The simplest answer (as with most contradictions in Rashi's commentary) is that Rashi did not make up these ideas. In each case he is quoting a midrash, and the two midrashim are not necessarily in agreement. The comment in Bamidbar is based on a midrash in Bereishis Rabba, while the comment in Devarim is based on a midrash in Sifrei.
However, we can still address this specific question to see whether there is even a contradiction to begin with. To do this it is helpful to see the exact text. Rashi in Devarim says:
לפיכך הקדים זבולן ליששכר שתורתו של יששכר על ידי זבולן היתה
Therefore, Zevulun preceded Yissaschar [in the order of the blessings]
because the Torah of Yissaschar was on account of Zevulun.
Note that Rashi does not say "Zevulun’s ability to finance Yissachar’s Torah learning was more important".
In Bamidbar Rashi states:
שבשביל שני דברים זכה להקריב שיני לשבטים אחת שהיו ידועים בתורה שנאמר
ומבני יששכר יודעי בינה לעיתים ואחת שהם נתנו עצה לנשיאים להתנדב קרבנות
Due to two things he merited to bring the offering second of the
tribes: 1. They [the tribe of Yissaschar] were knowledgeable in
Torah, as it says "and from the children of Yissaschar were knowers of
the wisdom of the times". 2. They gave advice to the tribal
leaders to donate these offerings.
Here Zevulun is not mentioned at all, and there are two reasons given for Yissachar's precedence. Therefore, one could argue that it was only the combination of the two reasons that gave them precedence over Zevulun, but their Torah knowledge alone would not have. Alternatively one can simply say that since neither source discusses the relative importance of studying vs financing, there may simply be different criteria for precedence by blessings and by offerings. In one case financing is deemed to have precedence while in the other case studying is deemed to have precedence.

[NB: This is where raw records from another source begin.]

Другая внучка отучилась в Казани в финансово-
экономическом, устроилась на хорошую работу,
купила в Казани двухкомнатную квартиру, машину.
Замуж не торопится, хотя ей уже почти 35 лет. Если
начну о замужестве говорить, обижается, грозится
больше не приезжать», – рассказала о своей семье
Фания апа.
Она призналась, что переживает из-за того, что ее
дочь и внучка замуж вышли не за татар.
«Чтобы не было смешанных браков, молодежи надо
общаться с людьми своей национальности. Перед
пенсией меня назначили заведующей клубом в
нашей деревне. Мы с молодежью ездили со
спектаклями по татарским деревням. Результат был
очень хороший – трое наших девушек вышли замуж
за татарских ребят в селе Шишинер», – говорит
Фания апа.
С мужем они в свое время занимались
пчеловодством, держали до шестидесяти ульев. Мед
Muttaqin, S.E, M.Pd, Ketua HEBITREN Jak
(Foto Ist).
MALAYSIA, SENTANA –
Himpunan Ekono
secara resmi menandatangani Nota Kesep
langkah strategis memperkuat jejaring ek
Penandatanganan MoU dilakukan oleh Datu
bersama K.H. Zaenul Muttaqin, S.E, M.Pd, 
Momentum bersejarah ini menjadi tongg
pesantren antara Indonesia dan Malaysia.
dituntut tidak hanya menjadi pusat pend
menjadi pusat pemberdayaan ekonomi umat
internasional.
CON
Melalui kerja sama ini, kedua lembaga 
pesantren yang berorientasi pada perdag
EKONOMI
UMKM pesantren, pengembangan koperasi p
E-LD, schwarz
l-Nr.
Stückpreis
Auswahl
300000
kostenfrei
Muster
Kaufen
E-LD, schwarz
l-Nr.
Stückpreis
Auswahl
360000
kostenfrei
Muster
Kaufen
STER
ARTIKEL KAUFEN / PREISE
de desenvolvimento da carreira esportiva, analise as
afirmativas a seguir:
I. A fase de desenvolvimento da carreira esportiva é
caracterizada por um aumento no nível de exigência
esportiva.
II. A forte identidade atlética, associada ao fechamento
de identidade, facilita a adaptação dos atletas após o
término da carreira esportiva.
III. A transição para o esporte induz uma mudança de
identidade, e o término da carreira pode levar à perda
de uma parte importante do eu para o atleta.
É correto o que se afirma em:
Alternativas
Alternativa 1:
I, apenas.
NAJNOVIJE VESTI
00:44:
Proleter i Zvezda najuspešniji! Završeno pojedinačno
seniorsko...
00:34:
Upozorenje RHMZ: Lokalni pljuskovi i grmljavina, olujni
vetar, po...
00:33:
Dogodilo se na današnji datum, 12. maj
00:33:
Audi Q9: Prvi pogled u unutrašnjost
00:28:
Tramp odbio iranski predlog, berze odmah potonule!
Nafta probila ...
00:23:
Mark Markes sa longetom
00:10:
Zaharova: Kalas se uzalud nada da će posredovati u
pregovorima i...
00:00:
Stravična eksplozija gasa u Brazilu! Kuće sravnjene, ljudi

Now one could still ask why the criteria for blessings and offerings have different orders of precedence. Of course, we could simply answer that God's calculations are unknown, and be done. However, I think we can suggest a difference:
There are two different measurements involved. There is the measurement of sechar (Divine reward) that one receives for keeping the Torah, and there is the measurement of how we must relate to people in this world.
When it comes to sechar, the Talmud lays down the following principle:
Bava Basra 9a
א"ר אלעזר גדול המעשה יותר מן העושה
R. Eleazar said: He who causes others to do good is greater than the
doer (Soncino translation)
That "greater than" refers to reward is evident from Rambam's codification of this in Hilchot Matnot Aniyim 10:6
הכופה אחרים ליתן צדקה ומעשה אותן שכרו גדול משכר הנותן שנאמר והיה מעשה
הצדקה שלום ועל גבאי צדקה וכיוצא בהם אומר ומצדיקי הרבים ככוכבים
A person who compels others to give charity and motivates them to do
so receives a greater reward than the person who actually gives, as
[alluded to by Isaiah 32:17]: "And the deed of charity is peace."

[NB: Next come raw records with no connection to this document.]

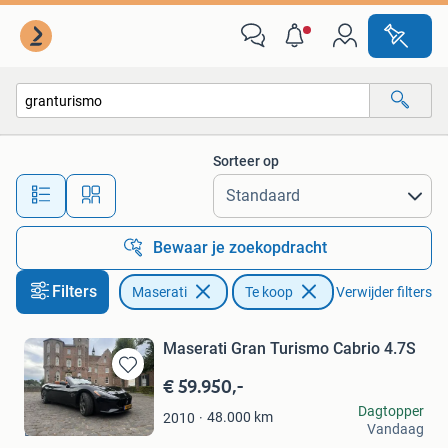
Maserati
Sorteer op
Alle afstanden…
Bewaar je zoekopdracht
Filters
Auto's
Maserati
Te koop
Verwijder filters
Maserati Gran Turismo Cabrio 4.7S
€ 59.950,-
Bewaren
in
Stilt
Dagtopper
48.000
km
2010
Mijn
Vandaag
Beek en Donk
Favorieten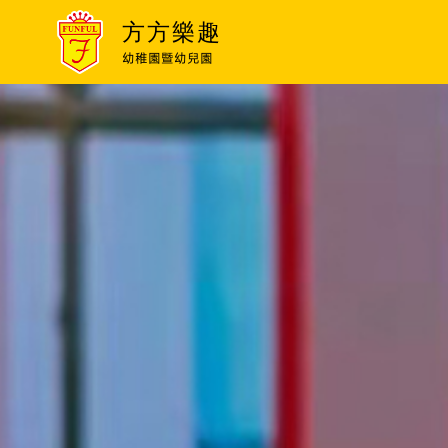
方方樂趣
幼稚園暨幼兒園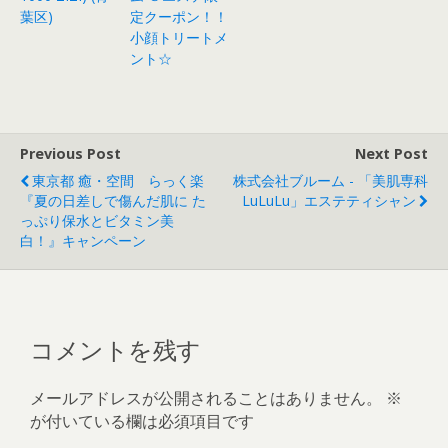
葉区)
定クーポン！！
小顔トリートメ
ント☆
Previous Post
Next Post
東京都 癒・空間 らっく楽
株式会社ブルーム - 「美肌専科
『夏の日差しで傷んだ肌に た
LuLuLu」エステティシャン
っぷり保水とビタミン美
白！』キャンペーン
コメントを残す
メールアドレスが公開されることはありません。
※
が付いている欄は必須項目です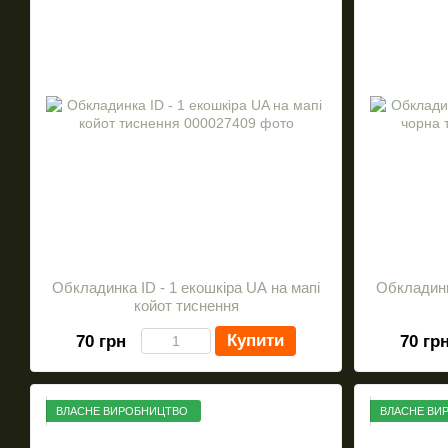
Обкладинка ID - 1 екошкіра UA на мапі
Обкладинк
койот тиснення
Купити
70 грн
70 гр
ВЛАСНЕ ВИРОБНИЦТВО
ВЛАСНЕ ВИ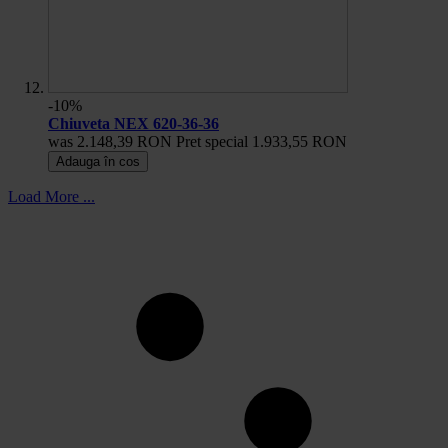
-10%
Chiuveta NEX 620-36-36
was
2.148,39 RON
Pret special
1.933,55 RON
Adauga în cos
Load More ...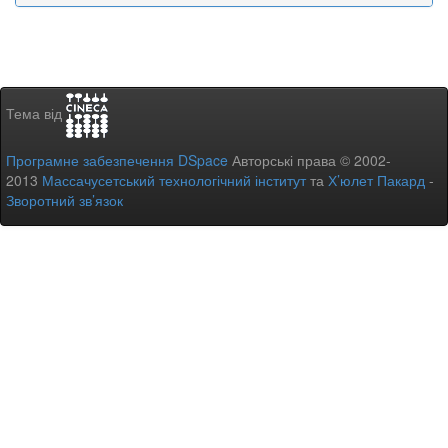
Тема від
Програмне забезпечення DSpace
Авторські права © 2002-
2013
Массачусетський технологічний інститут
та
Х’юлет Пакард
-
Зворотний зв’язок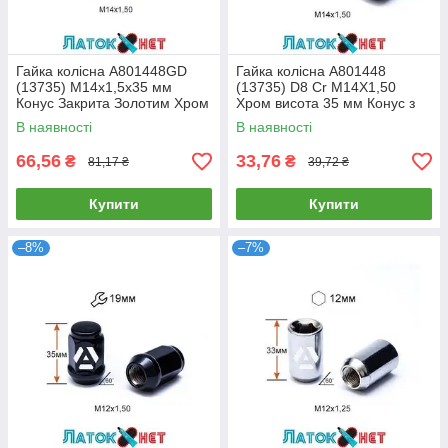
Гайка колісна A801448GD
Гайка колісна A801448
(13735) M14х1,5х35 мм
(13735) D8 Cr M14X1,50
Конус Закрита Золотим Хром
Хром висота 35 мм Конус з
Ключ 19
виступом закриті ключ 19 мм
В наявності
В наявності
66,56
33,76
₴
₴
81,17 ₴
39,72 ₴
Купити
Купити
–8%
–7%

With regard to the collectors of charity and the like can be applied
[the words of praise, Daniel 12:3]: "Those who bring merit to the many
are like the stars." (Touger translation)

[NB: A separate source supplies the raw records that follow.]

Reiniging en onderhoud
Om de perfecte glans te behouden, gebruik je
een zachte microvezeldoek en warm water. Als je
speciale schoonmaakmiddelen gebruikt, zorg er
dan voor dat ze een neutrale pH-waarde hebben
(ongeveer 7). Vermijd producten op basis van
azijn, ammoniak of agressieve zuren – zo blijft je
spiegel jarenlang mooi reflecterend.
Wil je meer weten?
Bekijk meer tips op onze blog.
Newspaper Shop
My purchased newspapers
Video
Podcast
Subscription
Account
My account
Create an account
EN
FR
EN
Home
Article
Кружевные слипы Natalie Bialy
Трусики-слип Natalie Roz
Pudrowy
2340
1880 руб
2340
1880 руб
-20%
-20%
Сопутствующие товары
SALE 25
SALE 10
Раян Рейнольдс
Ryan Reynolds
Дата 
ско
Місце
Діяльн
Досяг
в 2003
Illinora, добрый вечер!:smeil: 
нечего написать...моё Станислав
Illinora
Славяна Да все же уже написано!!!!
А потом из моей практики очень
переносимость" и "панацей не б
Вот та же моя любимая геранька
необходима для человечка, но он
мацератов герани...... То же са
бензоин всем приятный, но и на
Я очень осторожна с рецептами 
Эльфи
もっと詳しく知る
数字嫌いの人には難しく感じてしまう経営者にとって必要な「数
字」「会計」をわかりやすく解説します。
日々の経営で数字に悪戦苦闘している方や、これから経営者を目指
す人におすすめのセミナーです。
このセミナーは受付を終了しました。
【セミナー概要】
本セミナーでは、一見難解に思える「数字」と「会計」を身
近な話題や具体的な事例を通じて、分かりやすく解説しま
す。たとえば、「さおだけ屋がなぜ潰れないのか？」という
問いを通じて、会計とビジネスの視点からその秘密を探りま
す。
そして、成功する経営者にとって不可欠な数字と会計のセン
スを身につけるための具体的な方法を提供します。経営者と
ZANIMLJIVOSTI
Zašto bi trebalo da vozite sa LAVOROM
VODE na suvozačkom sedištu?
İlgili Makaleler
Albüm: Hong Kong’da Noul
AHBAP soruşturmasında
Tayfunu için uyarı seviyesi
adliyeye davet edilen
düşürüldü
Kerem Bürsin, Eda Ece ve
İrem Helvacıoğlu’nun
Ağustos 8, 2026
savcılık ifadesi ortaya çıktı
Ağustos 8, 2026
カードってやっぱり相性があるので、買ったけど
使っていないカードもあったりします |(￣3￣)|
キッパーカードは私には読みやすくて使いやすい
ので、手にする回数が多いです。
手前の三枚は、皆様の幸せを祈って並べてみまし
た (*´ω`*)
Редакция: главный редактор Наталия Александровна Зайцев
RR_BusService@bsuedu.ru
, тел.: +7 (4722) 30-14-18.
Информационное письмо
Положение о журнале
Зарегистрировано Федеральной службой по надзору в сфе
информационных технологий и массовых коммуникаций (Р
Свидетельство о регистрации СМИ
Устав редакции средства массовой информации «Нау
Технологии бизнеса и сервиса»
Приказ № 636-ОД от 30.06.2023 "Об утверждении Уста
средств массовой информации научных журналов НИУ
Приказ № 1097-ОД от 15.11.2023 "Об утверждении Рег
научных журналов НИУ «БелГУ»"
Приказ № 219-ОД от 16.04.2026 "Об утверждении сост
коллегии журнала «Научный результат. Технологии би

Thus it would seem that in terms of reward, financing Torah surpasses studying Torah, and therefore when it comes to the Divine blessings that are received Zevulun is greater than Yissaschar.
However, when it comes to relating to people in this world, we have a law that demands that honor be given to Torah scholars. Part of this honor is that Torah scholars come first. (See e.g. Horayot 13a)
Therefore, when it comes to bringing the offerings, the Torah scholars must be honored and therefore Yissaschar comes first, even though in terms of sechar studying Torah might not be better than financing it.